Records from an annotation dataset
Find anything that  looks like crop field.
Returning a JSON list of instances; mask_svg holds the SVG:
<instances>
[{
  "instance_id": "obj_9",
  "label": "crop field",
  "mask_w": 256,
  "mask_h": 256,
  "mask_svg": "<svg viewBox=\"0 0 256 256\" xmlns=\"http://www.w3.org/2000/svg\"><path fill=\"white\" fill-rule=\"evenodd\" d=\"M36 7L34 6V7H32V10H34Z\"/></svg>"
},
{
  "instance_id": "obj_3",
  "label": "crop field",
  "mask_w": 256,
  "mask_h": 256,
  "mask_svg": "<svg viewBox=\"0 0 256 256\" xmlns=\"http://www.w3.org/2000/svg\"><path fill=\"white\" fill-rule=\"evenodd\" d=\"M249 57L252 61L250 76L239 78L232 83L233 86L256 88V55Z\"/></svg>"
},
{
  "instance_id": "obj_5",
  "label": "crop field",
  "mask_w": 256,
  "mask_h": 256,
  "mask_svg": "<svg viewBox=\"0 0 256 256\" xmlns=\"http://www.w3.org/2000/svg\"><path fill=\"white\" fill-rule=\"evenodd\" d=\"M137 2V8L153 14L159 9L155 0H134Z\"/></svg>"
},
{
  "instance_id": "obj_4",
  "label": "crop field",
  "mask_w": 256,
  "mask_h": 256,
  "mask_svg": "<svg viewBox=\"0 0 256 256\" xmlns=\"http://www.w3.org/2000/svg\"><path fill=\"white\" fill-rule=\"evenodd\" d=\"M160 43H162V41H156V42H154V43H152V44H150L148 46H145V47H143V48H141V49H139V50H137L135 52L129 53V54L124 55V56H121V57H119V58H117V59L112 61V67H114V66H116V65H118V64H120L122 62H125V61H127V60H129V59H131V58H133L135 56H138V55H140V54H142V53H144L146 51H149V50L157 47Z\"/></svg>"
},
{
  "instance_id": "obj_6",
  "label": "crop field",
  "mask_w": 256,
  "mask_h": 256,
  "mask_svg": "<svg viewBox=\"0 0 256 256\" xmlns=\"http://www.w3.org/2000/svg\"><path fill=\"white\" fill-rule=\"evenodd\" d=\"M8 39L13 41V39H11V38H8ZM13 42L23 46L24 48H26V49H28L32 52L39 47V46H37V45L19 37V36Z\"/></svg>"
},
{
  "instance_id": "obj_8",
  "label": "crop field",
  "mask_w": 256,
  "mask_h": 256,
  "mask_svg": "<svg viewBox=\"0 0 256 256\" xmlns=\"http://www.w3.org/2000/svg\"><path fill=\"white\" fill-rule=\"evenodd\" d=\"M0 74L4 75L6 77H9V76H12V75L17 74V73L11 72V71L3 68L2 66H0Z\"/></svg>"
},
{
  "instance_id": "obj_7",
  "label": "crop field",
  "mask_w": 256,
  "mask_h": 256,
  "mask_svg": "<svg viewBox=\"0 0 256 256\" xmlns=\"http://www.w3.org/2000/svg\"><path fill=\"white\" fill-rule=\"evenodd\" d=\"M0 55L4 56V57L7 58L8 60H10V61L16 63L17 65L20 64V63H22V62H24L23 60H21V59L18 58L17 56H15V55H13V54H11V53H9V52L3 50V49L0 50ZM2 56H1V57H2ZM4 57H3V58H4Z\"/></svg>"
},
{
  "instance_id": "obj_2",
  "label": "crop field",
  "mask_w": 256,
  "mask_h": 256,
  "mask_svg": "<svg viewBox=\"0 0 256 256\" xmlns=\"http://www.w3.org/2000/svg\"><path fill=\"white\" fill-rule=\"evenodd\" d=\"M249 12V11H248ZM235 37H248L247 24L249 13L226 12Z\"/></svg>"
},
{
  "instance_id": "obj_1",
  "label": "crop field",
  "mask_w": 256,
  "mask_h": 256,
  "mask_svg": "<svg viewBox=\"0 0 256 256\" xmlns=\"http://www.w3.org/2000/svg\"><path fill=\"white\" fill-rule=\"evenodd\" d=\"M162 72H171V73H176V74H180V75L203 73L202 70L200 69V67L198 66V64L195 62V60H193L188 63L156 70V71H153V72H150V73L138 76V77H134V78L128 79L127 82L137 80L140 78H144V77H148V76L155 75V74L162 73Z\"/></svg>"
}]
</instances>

Your goal:
Each line of the material above needs to be quoted exactly, please.

Output for this exercise:
Find anything that  looks like crop field.
Returning a JSON list of instances; mask_svg holds the SVG:
<instances>
[{
  "instance_id": "obj_9",
  "label": "crop field",
  "mask_w": 256,
  "mask_h": 256,
  "mask_svg": "<svg viewBox=\"0 0 256 256\" xmlns=\"http://www.w3.org/2000/svg\"><path fill=\"white\" fill-rule=\"evenodd\" d=\"M36 7L34 6V7H32V10H34Z\"/></svg>"
},
{
  "instance_id": "obj_3",
  "label": "crop field",
  "mask_w": 256,
  "mask_h": 256,
  "mask_svg": "<svg viewBox=\"0 0 256 256\" xmlns=\"http://www.w3.org/2000/svg\"><path fill=\"white\" fill-rule=\"evenodd\" d=\"M249 57L252 61L250 76L239 78L232 83L233 86L256 88V55Z\"/></svg>"
},
{
  "instance_id": "obj_5",
  "label": "crop field",
  "mask_w": 256,
  "mask_h": 256,
  "mask_svg": "<svg viewBox=\"0 0 256 256\" xmlns=\"http://www.w3.org/2000/svg\"><path fill=\"white\" fill-rule=\"evenodd\" d=\"M137 2V8L153 14L159 9L155 0H134Z\"/></svg>"
},
{
  "instance_id": "obj_4",
  "label": "crop field",
  "mask_w": 256,
  "mask_h": 256,
  "mask_svg": "<svg viewBox=\"0 0 256 256\" xmlns=\"http://www.w3.org/2000/svg\"><path fill=\"white\" fill-rule=\"evenodd\" d=\"M160 43H162V41H156V42H154V43H152V44H150L148 46H145V47H143V48H141V49H139V50H137L135 52L129 53V54L124 55V56H121V57H119V58H117V59L112 61V67H114V66H116V65H118V64H120L122 62H125V61H127V60H129V59H131V58H133L135 56H138V55H140V54H142V53H144L146 51H149V50L157 47Z\"/></svg>"
},
{
  "instance_id": "obj_6",
  "label": "crop field",
  "mask_w": 256,
  "mask_h": 256,
  "mask_svg": "<svg viewBox=\"0 0 256 256\" xmlns=\"http://www.w3.org/2000/svg\"><path fill=\"white\" fill-rule=\"evenodd\" d=\"M8 39L13 41V39H11V38H8ZM13 42L23 46L24 48H26V49H28L32 52L39 47V46H37V45L19 37V36Z\"/></svg>"
},
{
  "instance_id": "obj_8",
  "label": "crop field",
  "mask_w": 256,
  "mask_h": 256,
  "mask_svg": "<svg viewBox=\"0 0 256 256\" xmlns=\"http://www.w3.org/2000/svg\"><path fill=\"white\" fill-rule=\"evenodd\" d=\"M0 74L4 75L6 77H9V76H12V75L17 74V73L11 72V71L3 68L2 66H0Z\"/></svg>"
},
{
  "instance_id": "obj_7",
  "label": "crop field",
  "mask_w": 256,
  "mask_h": 256,
  "mask_svg": "<svg viewBox=\"0 0 256 256\" xmlns=\"http://www.w3.org/2000/svg\"><path fill=\"white\" fill-rule=\"evenodd\" d=\"M0 55L4 56V57L7 58L8 60H10V61L16 63L17 65L20 64V63H22V62H24L23 60H21V59L18 58L17 56H15V55H13V54H11V53H9V52L3 50V49L0 50ZM2 56H1V57H2ZM4 57H3V58H4Z\"/></svg>"
},
{
  "instance_id": "obj_2",
  "label": "crop field",
  "mask_w": 256,
  "mask_h": 256,
  "mask_svg": "<svg viewBox=\"0 0 256 256\" xmlns=\"http://www.w3.org/2000/svg\"><path fill=\"white\" fill-rule=\"evenodd\" d=\"M249 12V11H248ZM235 37H248L247 24L249 13L226 12Z\"/></svg>"
},
{
  "instance_id": "obj_1",
  "label": "crop field",
  "mask_w": 256,
  "mask_h": 256,
  "mask_svg": "<svg viewBox=\"0 0 256 256\" xmlns=\"http://www.w3.org/2000/svg\"><path fill=\"white\" fill-rule=\"evenodd\" d=\"M162 72H171V73H176V74H180V75L203 73L202 70L200 69V67L198 66V64L195 62V60H193L188 63L156 70V71H153V72H150V73L138 76V77H134V78L128 79L127 82L137 80L140 78H144V77H148V76L155 75V74L162 73Z\"/></svg>"
}]
</instances>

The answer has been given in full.